BEGIN Text for analysis

The information contained within this announcement is deemed by the Company to constitute inside information as stipulated under the Market Abuse Regulations (EU) No. 596/2014 ("MAR")

 

 

Kodal Minerals Plc / Index: AIM / Epic: KOD / Sector: Mining

 

9 January 2017

Kodal Minerals Plc

 

("Kodal" or the "Company")

 

Placing to Accelerate Development of High Grade Bougouni Lithium Project

 

Kodal, the mineral exploration and development company with interests in West Africa, is pleased to announce that the Company has raised a total of £1,000,000, before expenses, through a placing of 666,666,667 new ordinary shares of 0.03125 pence each ("Placing Shares") at a price of 0.15 pence per share (the "Placing") with a range of new and existing investors.

 

Bernard Aylward, CEO of Kodal Minerals, said: "The Company's recent exploration activity at the Bougouni Lithium Project continues to highlight the high grade lithium mineralisation and the potential of the project to host significant mineralisation. This Placing will allow the Company to accelerate our exploration activities with a further programme of drilling to follow on from the recently completed work as well as to test the newly identified high-grade pegmatite veins.

 

"The excitement in the lithium market is continuing to build and the exploration and discovery of high-grade lithium mineralisation is rapidly developing in Mali. The recent announcement of a proposed sale of the neighbouring lithium project owned by Australian Stock Exchange listed Birimian Limited to a Chinese buyer for A$107.5 million highlights the strategic value being placed on high grade Malian lithium projects, and the value which can be achieved through exploration. With this in mind we are keen to accelerate and expand our exploration programme.

END Text for analysis

Work task
Copy the Kodal Minerals announcement starting at "Kodal, the mineral" and ending at "and existing investors.", swapping "existing" for "current". The records that follow come from a separate source.

BEGIN Data extracts

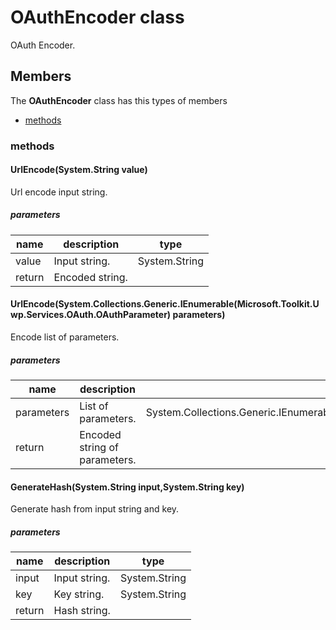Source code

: 
# OAuthEncoder class

OAuth Encoder.

## Members

The **OAuthEncoder** class has this types of members

* [methods](#methods)

### methods

#### UrlEncode(System.String value)

Url encode input string.

##### parameters



| name | description | type |
| --- | --- | --- |
| value | Input string. | System.String |
| return |Encoded string. |

#### UrlEncode(System.Collections.Generic.IEnumerable(Microsoft.Toolkit.Uwp.Services.OAuth.OAuthParameter) parameters)

Encode list of parameters.

##### parameters



| name | description | type |
| --- | --- | --- |
| parameters | List of parameters. | System.Collections.Generic.IEnumerable(Microsoft.Toolkit.Uwp.Services.OAuth.OAuthParameter) |
| return |Encoded string of parameters. |

#### GenerateHash(System.String input,System.String key)

Generate hash from input string and key.

##### parameters



| name | description | type |
| --- | --- | --- |
| input | Input string. | System.String |
| key | Key string. | System.String |
| return |Hash string. |
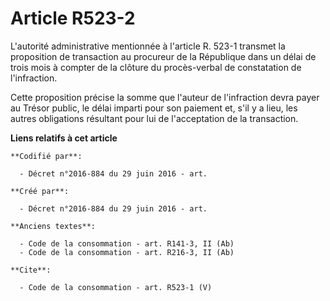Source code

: # Article R523-2

L'autorité administrative mentionnée à l'article R. 523-1 transmet la proposition de transaction au procureur de la
République dans un délai de trois mois à compter de la clôture du procès-verbal de constatation de l'infraction. 

Cette proposition précise la somme que l'auteur de l'infraction devra payer au Trésor public, le délai imparti pour son
paiement et, s'il y a lieu, les autres obligations résultant pour lui de l'acceptation de la transaction.

**Liens relatifs à cet article**

	**Codifié par**:

	  - Décret n°2016-884 du 29 juin 2016 - art.

	**Créé par**:

	  - Décret n°2016-884 du 29 juin 2016 - art.

	**Anciens textes**:

	  - Code de la consommation - art. R141-3, II (Ab)
	  - Code de la consommation - art. R216-3, II (Ab)

	**Cite**:

	  - Code de la consommation - art. R523-1 (V)

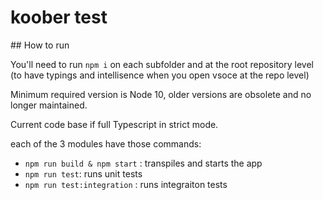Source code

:# koober test

## How to run

You'll need to run `npm i` on each subfolder and at the root repository level (to have typings and intellisence when you open vsoce at the repo level)

Minimum required version is Node 10, older versions are obsolete and no longer maintained.

Current code base if full Typescript in strict mode.

each of the 3 modules have those commands:

-   `npm run build & npm start` : transpiles and starts the app
-   `npm run test`: runs unit tests
-   `npm run test:integration` : runs integraiton tests
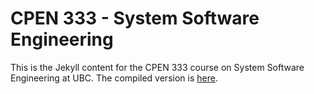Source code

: # CPEN 333 - System Software Engineering

This is the Jekyll content for the CPEN 333 course on System Software Engineering at UBC.  The compiled version is [here](https://cpen333.github.io).
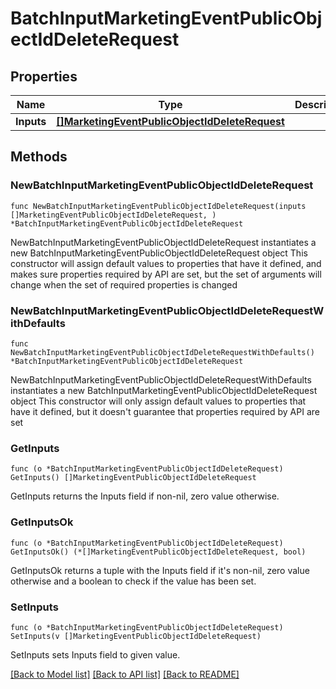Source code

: # BatchInputMarketingEventPublicObjectIdDeleteRequest

## Properties

Name | Type | Description | Notes
------------ | ------------- | ------------- | -------------
**Inputs** | [**[]MarketingEventPublicObjectIdDeleteRequest**](MarketingEventPublicObjectIdDeleteRequest.md) |  | 

## Methods

### NewBatchInputMarketingEventPublicObjectIdDeleteRequest

`func NewBatchInputMarketingEventPublicObjectIdDeleteRequest(inputs []MarketingEventPublicObjectIdDeleteRequest, ) *BatchInputMarketingEventPublicObjectIdDeleteRequest`

NewBatchInputMarketingEventPublicObjectIdDeleteRequest instantiates a new BatchInputMarketingEventPublicObjectIdDeleteRequest object
This constructor will assign default values to properties that have it defined,
and makes sure properties required by API are set, but the set of arguments
will change when the set of required properties is changed

### NewBatchInputMarketingEventPublicObjectIdDeleteRequestWithDefaults

`func NewBatchInputMarketingEventPublicObjectIdDeleteRequestWithDefaults() *BatchInputMarketingEventPublicObjectIdDeleteRequest`

NewBatchInputMarketingEventPublicObjectIdDeleteRequestWithDefaults instantiates a new BatchInputMarketingEventPublicObjectIdDeleteRequest object
This constructor will only assign default values to properties that have it defined,
but it doesn't guarantee that properties required by API are set

### GetInputs

`func (o *BatchInputMarketingEventPublicObjectIdDeleteRequest) GetInputs() []MarketingEventPublicObjectIdDeleteRequest`

GetInputs returns the Inputs field if non-nil, zero value otherwise.

### GetInputsOk

`func (o *BatchInputMarketingEventPublicObjectIdDeleteRequest) GetInputsOk() (*[]MarketingEventPublicObjectIdDeleteRequest, bool)`

GetInputsOk returns a tuple with the Inputs field if it's non-nil, zero value otherwise
and a boolean to check if the value has been set.

### SetInputs

`func (o *BatchInputMarketingEventPublicObjectIdDeleteRequest) SetInputs(v []MarketingEventPublicObjectIdDeleteRequest)`

SetInputs sets Inputs field to given value.



[[Back to Model list]](../README.md#documentation-for-models) [[Back to API list]](../README.md#documentation-for-api-endpoints) [[Back to README]](../README.md)



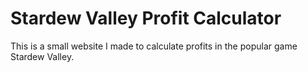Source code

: # Stardew Valley Profit Calculator

This is a small website I made to calculate profits in the popular game Stardew Valley.
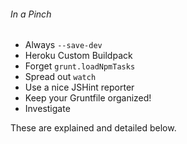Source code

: ###### In a Pinch

* Always `--save-dev`
* Heroku Custom Buildpack
* Forget `grunt.loadNpmTasks`
* Spread out `watch`
* Use a nice JSHint reporter
* Keep your Gruntfile organized!
* Investigate

These are explained and detailed below.
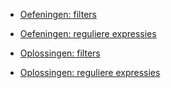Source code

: * [Oefeningen: filters](./08_filters/exercises/filters/99_exercises.md)
* [Oefeningen: reguliere expressies](./08_filters/exercises/regular_expressions/99_exercises.md)


* [Oplossingen: filters](./08_filters/exercises/filters/100_solutions.md)
* [Oplossingen: reguliere expressies](./08_filters/exercises/regular_expressions/100_solutions.md)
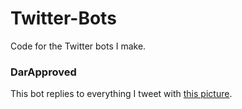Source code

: # Twitter-Bots
Code for the Twitter bots I make.
### DarApproved
This bot replies to everything I tweet with [this picture](https://pbs.twimg.com/profile_images/734598361546948613/wPXqjtzL.jpg).
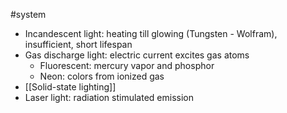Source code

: #system 

- Incandescent light: heating till glowing (Tungsten - Wolfram), insufficient, short lifespan
- Gas discharge light: electric current excites gas atoms
	- Fluorescent: mercury vapor and phosphor
	- Neon: colors from ionized gas
- [[Solid-state lighting]]
- Laser light: radiation stimulated emission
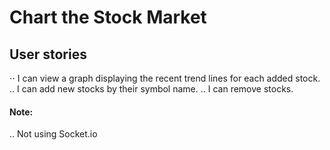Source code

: # Chart the Stock Market

## User stories
⋅⋅ I can view a graph displaying the recent trend lines for each added stock.
.. I can add new stocks by their symbol name.
.. I can remove stocks.

#### Note:
.. Not using Socket.io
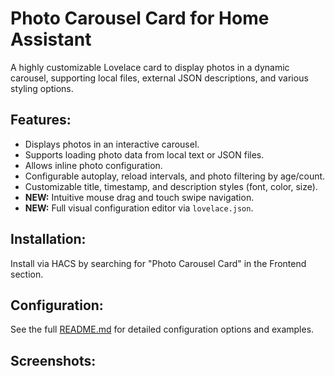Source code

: # Photo Carousel Card for Home Assistant

A highly customizable Lovelace card to display photos in a dynamic carousel, supporting local files, external JSON descriptions, and various styling options.

## Features:
* Displays photos in an interactive carousel.
* Supports loading photo data from local text or JSON files.
* Allows inline photo configuration.
* Configurable autoplay, reload intervals, and photo filtering by age/count.
* Customizable title, timestamp, and description styles (font, color, size).
* **NEW:** Intuitive mouse drag and touch swipe navigation.
* **NEW:** Full visual configuration editor via `lovelace.json`.

## Installation:
Install via HACS by searching for "Photo Carousel Card" in the Frontend section.

## Configuration:
See the full [README.md](README.md) for detailed configuration options and examples.

## Screenshots:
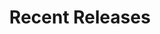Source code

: ---
layout: playlist
title: "Recent Releases"
startDate: 2024
endDate: under development
songs: [
    vinyl-trap,
    scars,
    soul-rhodes,
    codes-vocal,
    hey,
    worlds-collide
]
---
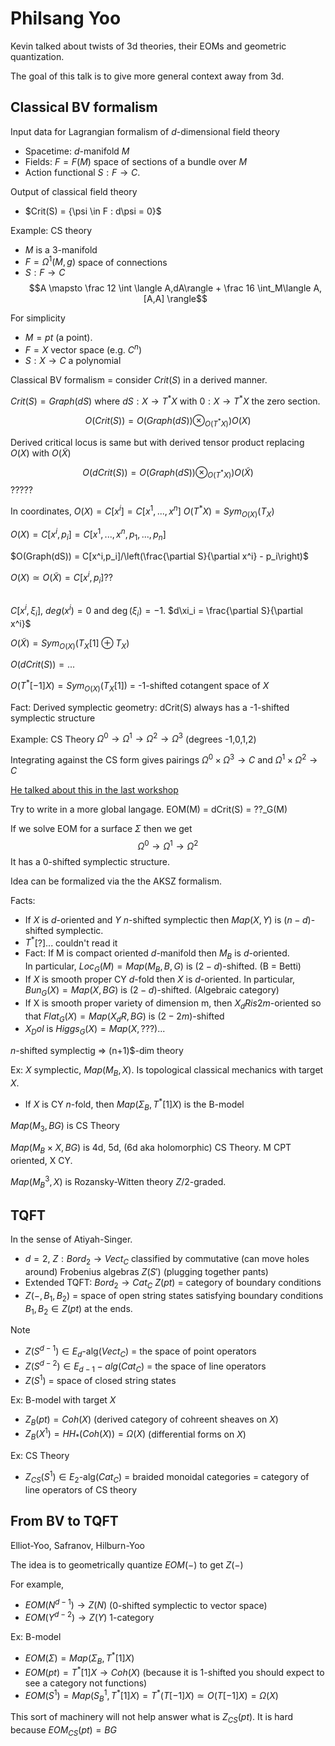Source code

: # Philsang Yoo

Kevin talked about twists of 3d theories, their EOMs and geometric quantization.

The goal of this talk is to give more general context away from 3d. 

## Classical BV formalism

Input data for Lagrangian formalism of $d$-dimensional field theory
- Spacetime: $d$-manifold $M$ 
- Fields: $F = F(M)$ space of sections of a bundle over $M$
- Action functional $S : F \to C$. 

Output of classical field theory 
- $Crit(S) = \{\psi \in F :  d\psi = 0}$

Example: CS theory
- $M$ is a 3-manifold
- $F = \Omega^1(M,g)$ space of connections
- $S : F \to C$
$$A \mapsto \frac 12 \int \langle A,dA\rangle + \frac 16 \int_M\langle A,[A,A] \rangle$$

For simplicity 
- $M = pt$ (a point). 
- $F = X$ vector space (e.g. $C^n$)
- $S : X \to C$ a polynomial

Classical BV formalism = consider $Crit(S)$ in a derived manner.

$Crit(S) = Graph(dS)$ where $dS : X \to T^*X$ with $0 : X \to T^*X$ the zero section.

$$O(Crit(S)) = O(Graph(dS))\otimes_{O(T^*X)}) O(X)$$

Derived critical locus is same but with derived tensor product replacing $O(X)$ with $O(\tilde X)$

$$O(dCrit(S)) = O(Graph(dS))\otimes_{O(T^*X)}) O(\tilde X)$$?????

In coordinates, 
$O(X) = C[x^i] = C[x^1, ... , x^n]$  $O(T^* X) = Sym_{O(X)}(T_X)$

$O(X) = C[x^i,p_i] = C[x^1, ... , x^n,p_1,...,p_n]$

$O(Graph(dS)) = C[x^i,p_i]/\left(\frac{\partial S}{\partial x^i} - p_i\right)$

$O(X) \simeq O(\tilde X) = C[x^i,p_i]$??

##


$C[x^i,\xi_i]$, $deg(x^i) = 0$ and $\deg(\xi_i) = -1$. $d\xi_i = \frac{\partial S}{\partial x^i}$

$O(\tilde X) = Sym_{O(X)}(T_X[1] \oplus T_X)$

$O(dCrit(S)) = ...$

$O(T^*[-1]X) = Sym_{O(X)}(T_X[1])$ = -1-shifted cotangent space of $X$

Fact: Derived symplectic geometry: dCrit(S) always has a -1-shifted symplectic structure


Example: CS Theory $\Omega^0 \to \Omega^1 \to \Omega^2 \to \Omega^3$ (degrees -1,0,1,2)

Integrating against the CS form gives pairings 
$\Omega^0\times \Omega^3 \to C$ and $\Omega^1\times \Omega^2 \to C$ 

[He talked about this in the last workshop](https://pirsa.org/speaker/Philsang-Yoo)

Try to write in a more global langage.  EOM(M) = dCrit(S) = ??_G(M)

If we solve EOM for a surface $\Sigma$ then we get 
$$\Omega^0 \to \Omega^1 \to \Omega^2$$
It has a 0-shifted symplectic structure.

Idea can be formalized via the the AKSZ formalism.

Facts:
- If $X$ is $d$-oriented and $Y$ $n$-shifted symplectic then $Map(X,Y)$ is $(n-d)$-shifted symplectic.
- $T^*$[?]...  couldn't read it
- Fact: If M is compact oriented $d$-manifold then $M_B$ is $d$-oriented.  
In particular, $Loc_G(M) = Map(M_B,B,G)$ is 
$(2-d)$-shifted. (B = Betti)
- If $X$ is smooth proper CY $d$-fold then $X$ is $d$-oriented.  In particular, $Bun_G(X) = Map(X,BG)$ is $(2-d)$-shifted. (Algebraic category)
- If X is smooth proper variety of dimension m, then $X_dR is 2m$-oriented so that $Flat_G(X) = Map(X_dR,BG)$ is $(2-2m)$-shifted
- $X_Dol$ is $Higgs_G(X) = Map(X,???)$...

$n$-shifted symplectig $\Rightarrow$ (n+1)$-dim theory 

Ex: $X$ symplectic, $Map(M_B,X)$.  Is topological classical mechanics with target $X$.
- If $X$ is CY $n$-fold, then $Map(\Sigma_B,T^*[1]X)$ is the B-model 

$Map(M_3,BG)$ is CS Theory

$Map(M_B \times X,BG)$ is 4d, 5d, (6d aka holomorphic) CS Theory.  M CPT oriented, X CY.

$Map(M_B^3,X)$ is Rozansky-Witten theory $Z/2$-graded.


## TQFT

In the sense of Atiyah-Singer.  
- $d=2$, $Z: Bord_2 \to Vect_C$ classified by commutative (can move holes around) Frobenius algebras $Z(S')$ (plugging together pants)
- Extended TQFT: $Bord_2 \to Cat_C$ $Z(pt)$ = category of boundary conditions
- $Z(-,B_1,B_2)$ = space of open string states satisfying boundary conditions $B_1,B_2 \in Z(pt)$ at the ends.

Note 
- $Z(S^{d-1}) \in E_d$-alg$(Vect_C)$ = the space of point operators
- $Z(S^{d-2}) \in E_{d-1}-alg(Cat_C)$ = the space of line operators 
- $Z(S^1)$ = space of closed string states 

Ex: B-model with target $X$
- $Z_B(pt) = Coh(X)$ (derived category of cohreent sheaves on $X$)
- $Z_B(X^1) = HH_*(Coh(X)) = \Omega(X)$ (differential forms on $X$)

Ex: CS Theory
- $Z_{CS}(S^1) \in E_2$-alg$(Cat_C)$ = braided monoidal categories = category of line operators of CS theory


## From BV to TQFT

Elliot-Yoo, Safranov, Hilburn-Yoo

The idea is to geometrically quantize $EOM(-)$ to get $Z(-)$

For example, 
- $EOM(N^{d-1}) \to Z(N)$ (0-shifted symplectic to vector space)
- $EOM(Y^{d-2}) \to Z(Y)$ 1-category

Ex: B-model 
- $EOM(\Sigma) = Map(\Sigma_B,T^*[1]X)$
- $EOM(pt) = T^*[1]X \to Coh(X)$ (because it is 1-shifted you should expect to see a category not functions)
- $EOM(S^1) = Map(S^1_B,T^*[1]X) = T^*(T[-1]X) \simeq O(T[-1]X) = \Omega(X)$


This sort of machinery will not help answer what is $Z_{CS}(pt)$.  It is hard because 
 $EOM_{CS}(pt) = BG$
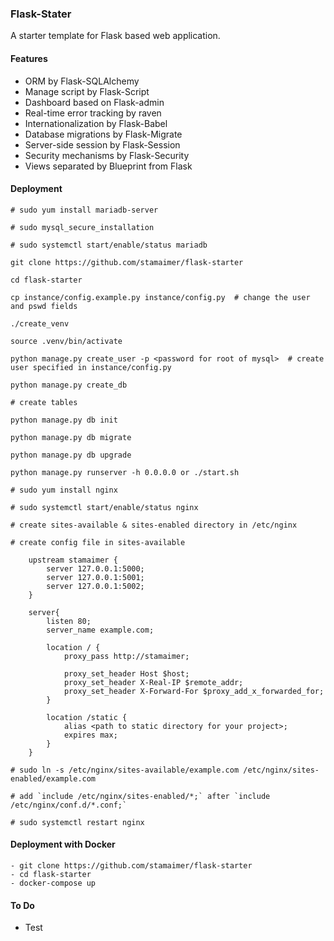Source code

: ### Flask-Stater

A starter template for Flask based web application.

#### Features

- ORM by Flask-SQLAlchemy
- Manage script by Flask-Script
- Dashboard based on Flask-admin
- Real-time error tracking by raven
- Internationalization by Flask-Babel
- Database migrations by Flask-Migrate
- Server-side session by Flask-Session
- Security mechanisms by Flask-Security
- Views separated by Blueprint from Flask

#### Deployment

    # sudo yum install mariadb-server
    
    # sudo mysql_secure_installation
    
    # sudo systemctl start/enable/status mariadb

    git clone https://github.com/stamaimer/flask-starter
    
    cd flask-starter
    
    cp instance/config.example.py instance/config.py  # change the user and pswd fields
    
    ./create_venv
    
    source .venv/bin/activate
    
    python manage.py create_user -p <password for root of mysql>  # create user specified in instance/config.py
    
    python manage.py create_db  
    
    # create tables 
    
    python manage.py db init
    
    python manage.py db migrate
    
    python manage.py db upgrade
    
    python manage.py runserver -h 0.0.0.0 or ./start.sh
    
    # sudo yum install nginx
    
    # sudo systemctl start/enable/status nginx
    
    # create sites-available & sites-enabled directory in /etc/nginx 
    
    # create config file in sites-available
    
        upstream stamaimer {
            server 127.0.0.1:5000;
            server 127.0.0.1:5001;
            server 127.0.0.1:5002;
        }

        server{
            listen 80;
            server_name example.com;
            
            location / {
                proxy_pass http://stamaimer;
    
                proxy_set_header Host $host;
                proxy_set_header X-Real-IP $remote_addr;
                proxy_set_header X-Forward-For $proxy_add_x_forwarded_for;
            }
            
            location /static {
                alias <path to static directory for your project>;
                expires max;
            }
        }
        
    # sudo ln -s /etc/nginx/sites-available/example.com /etc/nginx/sites-enabled/example.com
    
    # add `include /etc/nginx/sites-enabled/*;` after `include /etc/nginx/conf.d/*.conf;`
    
    # sudo systemctl restart nginx
    
#### Deployment with Docker
    - git clone https://github.com/stamaimer/flask-starter
    - cd flask-starter
    - docker-compose up

#### To Do

- Test
    
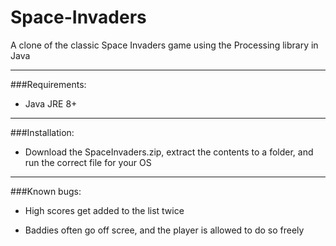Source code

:# Space-Invaders
A clone of the classic Space Invaders game using the Processing library in Java

---

###Requirements:

* Java JRE 8+

---

###Installation:

* Download the SpaceInvaders.zip, extract the contents to a folder, and run the correct file for your OS

---

###Known bugs:

* High scores get added to the list twice

* Baddies often go off scree, and the player is allowed to do so freely
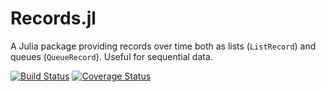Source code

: # Records.jl

A Julia package providing records over time both as lists (`ListRecord`) and queues (`QueueRecord`). Useful for sequential data.

[![Build Status](https://travis-ci.org/tawheeler/Records.jl.svg?branch=master)](https://travis-ci.org/tawheeler/Records.jl)
[![Coverage Status](https://coveralls.io/repos/tawheeler/Records.jl/badge.svg?branch=master&service=github)](https://coveralls.io/github/tawheeler/Records.jl?branch=master)
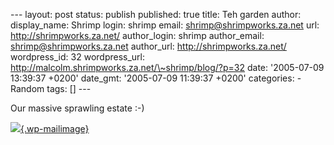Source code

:--- layout: post status: publish published: true title: Teh garden
author: display\_name: Shrimp login: shrimp email:
shrimp@shrimpworks.za.net url: http://shrimpworks.za.net/ author\_login:
shrimp author\_email: shrimp@shrimpworks.za.net author\_url:
http://shrimpworks.za.net/ wordpress\_id: 32 wordpress\_url:
http://malcolm.shrimpworks.za.net/\~shrimp/blog/?p=32 date: '2005-07-09
13:39:37 +0200' date\_gmt: '2005-07-09 11:39:37 +0200' categories: -
Random tags: \[\] ---

Our massive sprawling estate :-)

[![](http://shrimpworks.za.net/wp-photos/thumb.20050709-134141-1.jpg){.wp-mailimage}](http://shrimpworks.za.net/wp-photos/20050709-134141-1.jpg)
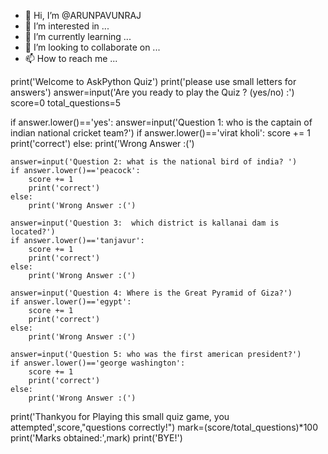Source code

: - 👋 Hi, I’m @ARUNPAVUNRAJ
- 👀 I’m interested in ...
- 🌱 I’m currently learning ...
- 💞️ I’m looking to collaborate on ...
- 📫 How to reach me ...

<!---
ARUNPAVUNRAJ/ARUNPAVUNRAJ is a ✨ special ✨ repository because its `README.md` (this file) appears on your GitHub profile.
You can click the Preview link to take a look at your changes.
--->
print('Welcome to AskPython Quiz')
print('please use small letters for answers')
answer=input('Are you ready to play the Quiz ? (yes/no) :')
score=0
total_questions=5
 
if answer.lower()=='yes':
    answer=input('Question 1: who is the captain of indian national cricket team?')
    if answer.lower()=='virat kholi':
        score += 1
        print('correct')
    else:
        print('Wrong Answer :(')
 
 
    answer=input('Question 2: what is the national bird of india? ')
    if answer.lower()=='peacock':
        score += 1
        print('correct')
    else:
        print('Wrong Answer :(')
 
    answer=input('Question 3:  which district is kallanai dam is located?')
    if answer.lower()=='tanjavur':
        score += 1
        print('correct')
    else:
        print('Wrong Answer :(') 
        
    answer=input('Question 4: Where is the Great Pyramid of Giza?')
    if answer.lower()=='egypt':
        score += 1
        print('correct')
    else:
        print('Wrong Answer :(')
 
    answer=input('Question 5: who was the first american president?')
    if answer.lower()=='george washington':
        score += 1
        print('correct')
    else:
        print('Wrong Answer :(')
print('Thankyou for Playing this small quiz game, you attempted',score,"questions correctly!")
mark=(score/total_questions)*100
print('Marks obtained:',mark)
print('BYE!')
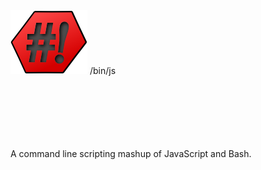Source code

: <div id="cover">
<img id="cover-image" src="img/binjs.png"/> <span class="cover-title">/bin/js</span>


<br/><br/><br/><br/><br/><br/>
A command line scripting mashup of JavaScript and Bash.
</div>
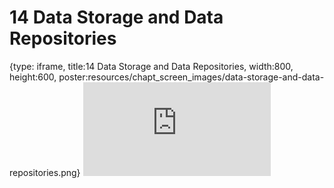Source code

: # 14 Data Storage and Data Repositories
 
{type: iframe, title:14 Data Storage and Data Repositories, width:800, height:600, poster:resources/chapt_screen_images/data-storage-and-data-repositories.png}
![](http://hutchdatascience.org/Data_Management_and_Sharing/no_toc/data-storage-and-data-repositories.html)
 

 
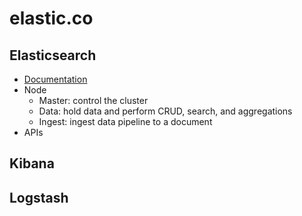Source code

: # elastic.co

## Elasticsearch

- [Documentation](https://www.elastic.co/guide/en/elasticsearch/reference/current/index.html)
- Node
  - Master: control the cluster
  - Data: hold data and perform CRUD, search, and aggregations
  - Ingest: ingest data pipeline to a document
- APIs

## Kibana

## Logstash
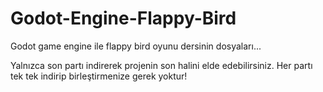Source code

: # Godot-Engine-Flappy-Bird
Godot game engine ile flappy bird oyunu dersinin dosyaları...

Yalnızca son partı indirerek projenin son halini elde edebilirsiniz. Her partı tek tek indirip birleştirmenize gerek yoktur!
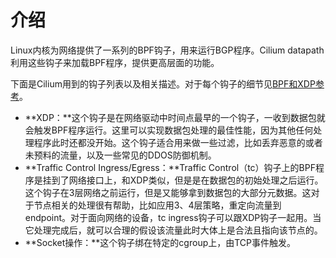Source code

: # 介绍

Linux内核为网络提供了一系列的BPF钩子，用来运行BGP程序。Cilium datapath利用这些钩子来加载BPF程序，提供更高层面的功能。

下面是Cilium用到的钩子列表以及相关描述。对于每个钩子的细节见[BPF和XDP参考](../../参考手册/BPF和XDP/BPF和XPD.md)。

- **XDP：**这个钩子是在网络驱动中时间点最早的一个钩子，一收到数据包就会触发BPF程序运行。这里可以实现数据包处理的最佳性能，因为其他任何处理程序此时还都没开始。这个钩子适合用来做一些过滤，比如丢弃恶意的或者未预料的流量，以及一些常见的DDOS防御机制。
- **Traffic Control Ingress/Egress：**Traffic Control（tc）钩子上的BPF程序是挂到了网络接口上，和XDP类似，但是是在数据包的初始处理之后运行。这个钩子在3层网络之前运行，但是又能够拿到数据包的大部分元数据。这对于节点相关的处理很有帮助，比如应用3、4层策略，重定向流量到endpoint。对于面向网络的设备，tc ingress钩子可以跟XDP钩子一起用。当它处理完成后，就可以合理的假设该流量此时大体上是合法且指向该节点的。
- **Socket操作：**这个钩子绑在特定的cgroup上，由TCP事件触发。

END Data extracts

Solution
Kodal, the mineral exploration and development company with interests in West Africa, is pleased to announce that the Company has raised a total of £1,000,000, before expenses, through a placing of 666,666,667 new ordinary shares of 0.03125 pence each ("Placing Shares") at a price of 0.15 pence per share (the "Placing") with a range of new and current investors.